(Saved entries)
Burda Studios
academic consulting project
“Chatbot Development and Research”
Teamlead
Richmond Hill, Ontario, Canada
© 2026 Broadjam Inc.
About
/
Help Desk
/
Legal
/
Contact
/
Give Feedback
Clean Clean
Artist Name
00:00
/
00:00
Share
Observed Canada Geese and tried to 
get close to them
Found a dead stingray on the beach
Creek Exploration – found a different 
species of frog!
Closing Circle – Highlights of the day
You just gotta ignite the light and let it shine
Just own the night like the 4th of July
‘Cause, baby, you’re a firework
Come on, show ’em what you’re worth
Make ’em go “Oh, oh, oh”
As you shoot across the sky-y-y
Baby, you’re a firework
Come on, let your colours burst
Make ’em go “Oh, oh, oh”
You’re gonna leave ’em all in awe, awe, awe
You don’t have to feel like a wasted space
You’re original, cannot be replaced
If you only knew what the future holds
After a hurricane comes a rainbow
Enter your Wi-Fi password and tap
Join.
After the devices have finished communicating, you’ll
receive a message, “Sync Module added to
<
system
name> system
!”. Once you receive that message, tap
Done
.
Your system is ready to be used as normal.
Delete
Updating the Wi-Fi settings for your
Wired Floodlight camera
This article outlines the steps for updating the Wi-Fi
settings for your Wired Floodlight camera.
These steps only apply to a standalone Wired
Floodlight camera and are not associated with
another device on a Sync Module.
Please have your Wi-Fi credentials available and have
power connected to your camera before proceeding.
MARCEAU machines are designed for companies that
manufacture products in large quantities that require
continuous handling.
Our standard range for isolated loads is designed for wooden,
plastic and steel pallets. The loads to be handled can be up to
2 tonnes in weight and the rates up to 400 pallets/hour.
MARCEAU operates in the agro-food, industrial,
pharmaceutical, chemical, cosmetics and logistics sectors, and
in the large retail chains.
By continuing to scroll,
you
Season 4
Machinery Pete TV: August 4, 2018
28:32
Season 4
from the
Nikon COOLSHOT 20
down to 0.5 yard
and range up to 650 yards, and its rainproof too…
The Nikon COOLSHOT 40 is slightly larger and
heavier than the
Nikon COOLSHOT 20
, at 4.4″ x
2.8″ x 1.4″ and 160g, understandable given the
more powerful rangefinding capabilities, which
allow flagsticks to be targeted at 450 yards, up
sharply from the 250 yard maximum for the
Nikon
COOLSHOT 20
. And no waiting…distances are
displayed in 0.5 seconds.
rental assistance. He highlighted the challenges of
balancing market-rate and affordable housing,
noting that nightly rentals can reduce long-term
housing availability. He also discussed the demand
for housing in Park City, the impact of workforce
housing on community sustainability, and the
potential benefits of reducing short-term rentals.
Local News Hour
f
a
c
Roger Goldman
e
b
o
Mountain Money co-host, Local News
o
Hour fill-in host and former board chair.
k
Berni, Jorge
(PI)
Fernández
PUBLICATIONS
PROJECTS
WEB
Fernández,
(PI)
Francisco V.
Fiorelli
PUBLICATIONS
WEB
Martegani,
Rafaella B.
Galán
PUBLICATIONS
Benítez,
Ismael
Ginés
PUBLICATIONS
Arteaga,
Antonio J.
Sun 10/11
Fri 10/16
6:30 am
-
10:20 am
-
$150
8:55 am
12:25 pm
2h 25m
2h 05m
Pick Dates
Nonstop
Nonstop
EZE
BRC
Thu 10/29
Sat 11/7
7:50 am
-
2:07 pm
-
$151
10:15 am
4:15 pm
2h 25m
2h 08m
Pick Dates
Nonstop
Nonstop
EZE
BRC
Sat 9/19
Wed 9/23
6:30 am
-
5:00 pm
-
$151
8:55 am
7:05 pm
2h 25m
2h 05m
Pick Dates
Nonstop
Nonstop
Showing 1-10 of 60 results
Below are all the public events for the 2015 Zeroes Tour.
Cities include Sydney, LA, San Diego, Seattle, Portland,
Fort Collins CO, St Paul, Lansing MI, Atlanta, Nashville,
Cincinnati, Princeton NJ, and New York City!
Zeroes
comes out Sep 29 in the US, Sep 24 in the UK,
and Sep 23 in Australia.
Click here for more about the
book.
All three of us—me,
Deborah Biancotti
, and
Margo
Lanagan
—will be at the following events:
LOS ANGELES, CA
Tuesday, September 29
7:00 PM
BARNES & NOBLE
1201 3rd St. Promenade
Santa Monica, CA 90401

Exercise requirements: Render the text of every item above as a JSON list of strings, one string per line, leaving out blank lines.

Solved problem:
[
  "Burda Studios",
  "academic consulting project",
  "“Chatbot Development and Research”",
  "Teamlead",
  "Richmond Hill, Ontario, Canada",
  "© 2026 Broadjam Inc.",
  "About",
  "/",
  "Help Desk",
  "/",
  "Legal",
  "/",
  "Contact",
  "/",
  "Give Feedback",
  "Clean Clean",
  "Artist Name",
  "00:00",
  "/",
  "00:00",
  "Share",
  "Observed Canada Geese and tried to ",
  "get close to them",
  "Found a dead stingray on the beach",
  "Creek Exploration – found a different ",
  "species of frog!",
  "Closing Circle – Highlights of the day",
  "You just gotta ignite the light and let it shine",
  "Just own the night like the 4th of July",
  "‘Cause, baby, you’re a firework",
  "Come on, show ’em what you’re worth",
  "Make ’em go “Oh, oh, oh”",
  "As you shoot across the sky-y-y",
  "Baby, you’re a firework",
  "Come on, let your colours burst",
  "Make ’em go “Oh, oh, oh”",
  "You’re gonna leave ’em all in awe, awe, awe",
  "You don’t have to feel like a wasted space",
  "You’re original, cannot be replaced",
  "If you only knew what the future holds",
  "After a hurricane comes a rainbow",
  "Enter your Wi-Fi password and tap",
  "Join.",
  "After the devices have finished communicating, you’ll",
  "receive a message, “Sync Module added to",
  "<",
  "system",
  "name> system",
  "!”. Once you receive that message, tap",
  "Done",
  ".",
  "Your system is ready to be used as normal.",
  "Delete",
  "Updating the Wi-Fi settings for your",
  "Wired Floodlight camera",
  "This article outlines the steps for updating the Wi-Fi",
  "settings for your Wired Floodlight camera.",
  "These steps only apply to a standalone Wired",
  "Floodlight camera and are not associated with",
  "another device on a Sync Module.",
  "Please have your Wi-Fi credentials available and have",
  "power connected to your camera before proceeding.",
  "MARCEAU machines are designed for companies that",
  "manufacture products in large quantities that require",
  "continuous handling.",
  "Our standard range for isolated loads is designed for wooden,",
  "plastic and steel pallets. The loads to be handled can be up to",
  "2 tonnes in weight and the rates up to 400 pallets/hour.",
  "MARCEAU operates in the agro-food, industrial,",
  "pharmaceutical, chemical, cosmetics and logistics sectors, and",
  "in the large retail chains.",
  "By continuing to scroll,",
  "you",
  "Season 4",
  "Machinery Pete TV: August 4, 2018",
  "28:32",
  "Season 4",
  "from the",
  "Nikon COOLSHOT 20",
  "down to 0.5 yard",
  "and range up to 650 yards, and its rainproof too…",
  "The Nikon COOLSHOT 40 is slightly larger and",
  "heavier than the",
  "Nikon COOLSHOT 20",
  ", at 4.4″ x",
  "2.8″ x 1.4″ and 160g, understandable given the",
  "more powerful rangefinding capabilities, which",
  "allow flagsticks to be targeted at 450 yards, up",
  "sharply from the 250 yard maximum for the",
  "Nikon",
  "COOLSHOT 20",
  ". And no waiting…distances are",
  "displayed in 0.5 seconds.",
  "rental assistance. He highlighted the challenges of",
  "balancing market-rate and affordable housing,",
  "noting that nightly rentals can reduce long-term",
  "housing availability. He also discussed the demand",
  "for housing in Park City, the impact of workforce",
  "housing on community sustainability, and the",
  "potential benefits of reducing short-term rentals.",
  "Local News Hour",
  "f",
  "a",
  "c",
  "Roger Goldman",
  "e",
  "b",
  "o",
  "Mountain Money co-host, Local News",
  "o",
  "Hour fill-in host and former board chair.",
  "k",
  "Berni, Jorge",
  "(PI)",
  "Fernández",
  "PUBLICATIONS",
  "PROJECTS",
  "WEB",
  "Fernández,",
  "(PI)",
  "Francisco V.",
  "Fiorelli",
  "PUBLICATIONS",
  "WEB",
  "Martegani,",
  "Rafaella B.",
  "Galán",
  "PUBLICATIONS",
  "Benítez,",
  "Ismael",
  "Ginés",
  "PUBLICATIONS",
  "Arteaga,",
  "Antonio J.",
  "Sun 10/11",
  "Fri 10/16",
  "6:30 am",
  "-",
  "10:20 am",
  "-",
  "$150",
  "8:55 am",
  "12:25 pm",
  "2h 25m",
  "2h 05m",
  "Pick Dates",
  "Nonstop",
  "Nonstop",
  "EZE",
  "BRC",
  "Thu 10/29",
  "Sat 11/7",
  "7:50 am",
  "-",
  "2:07 pm",
  "-",
  "$151",
  "10:15 am",
  "4:15 pm",
  "2h 25m",
  "2h 08m",
  "Pick Dates",
  "Nonstop",
  "Nonstop",
  "EZE",
  "BRC",
  "Sat 9/19",
  "Wed 9/23",
  "6:30 am",
  "-",
  "5:00 pm",
  "-",
  "$151",
  "8:55 am",
  "7:05 pm",
  "2h 25m",
  "2h 05m",
  "Pick Dates",
  "Nonstop",
  "Nonstop",
  "Showing 1-10 of 60 results",
  "Below are all the public events for the 2015 Zeroes Tour.",
  "Cities include Sydney, LA, San Diego, Seattle, Portland,",
  "Fort Collins CO, St Paul, Lansing MI, Atlanta, Nashville,",
  "Cincinnati, Princeton NJ, and New York City!",
  "Zeroes",
  "comes out Sep 29 in the US, Sep 24 in the UK,",
  "and Sep 23 in Australia.",
  "Click here for more about the",
  "book.",
  "All three of us—me,",
  "Deborah Biancotti",
  ", and",
  "Margo",
  "Lanagan",
  "—will be at the following events:",
  "LOS ANGELES, CA",
  "Tuesday, September 29",
  "7:00 PM",
  "BARNES & NOBLE",
  "1201 3rd St. Promenade",
  "Santa Monica, CA 90401"
]